On average, a person in the US has their online activity and location exposed 747 times every day by the RTB industry

London/New Delhi: Call it mother of all data security breaches as the Irish Council for Civil Liberties (ICCL) on Monday revealed that Google and other internet giants are processing and passing people’s data billions of times per day via real-time-bidding (RTB) system for tracking and ad targeting.

Real-Time Bidding (RTB) operates behind the scenes on websites and apps. It tracks what you are looking at, no matter how private or sensitive, and it records where you go.

Every day, it broadcasts this data about you to a host of companies continuously, enabling them to profile you.

“RTB is the biggest data breach ever recorded. It tracks and shares what people view online and their real-world location 294 billion times in the US and 197 billion times in Europe every day,” the Irish watchdog said in its report.

Europeans and US Internet users’ private data is then sent to firms across the globe, including to Russia and China, without any means of controlling what is then done with the data.

“The RTB industry generated $117+ billion in the US and Europe in 2021,” said the ICCL.

On average, a person in the US has their online activity and location exposed 747 times every day by the RTB industry.

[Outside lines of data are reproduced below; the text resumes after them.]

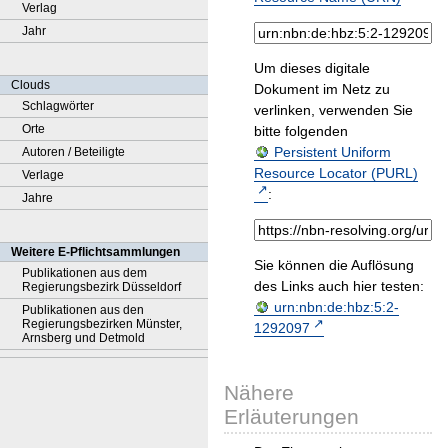
Verlag
Jahr
Um dieses digitale
Clouds
Dokument im Netz zu
Schlagwörter
verlinken, verwenden Sie
Orte
bitte folgenden
Persistent Uniform
Autoren / Beteiligte
Resource Locator (PURL)
Verlage
:
Jahre
Weitere E-Pflichtsammlungen
Sie können die Auflösung
Publikationen aus dem
des Links auch hier testen:
Regierungsbezirk Düsseldorf
urn:nbn:de:hbz:5:2-
Publikationen aus den
Regierungsbezirken Münster,
1292097
Arnsberg und Detmold
Nähere
Erläuterungen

In Europe, RTB exposes people’s data 376 times a day.

Collectively, the ICCL estimated that US Internet users’ online behaviour and locations are tracked and shared 107 trillion times a year, while Europeans’ data is exposed 71 trillion times a year.

Still, the report said that the figures presented for RTB broadcasts were a low estimate.

“The industry figures on which we rely do not include Facebook or Amazon RTB broadcasts,” it added.

According to the report, Google allows 4,698 companies to receive RTB data about people in the US, while Microsoft may send data to 1,647 companies.

“Google is the biggest RTB company. It tracks and shares what people in the US and Europe do online and where they are at a vast scale,” the report noted.

The major concern is that ad tracking could expose personal data that can be used to identify women and people who are pregnant and/or seeking abortion services.

“Most advertising on websites and apps is placed using RTB. Advertisers spend $100 bllion per year on RTB in the US and Europe,” said the report.

Google and Microsoft were yet to react to the ICCL report.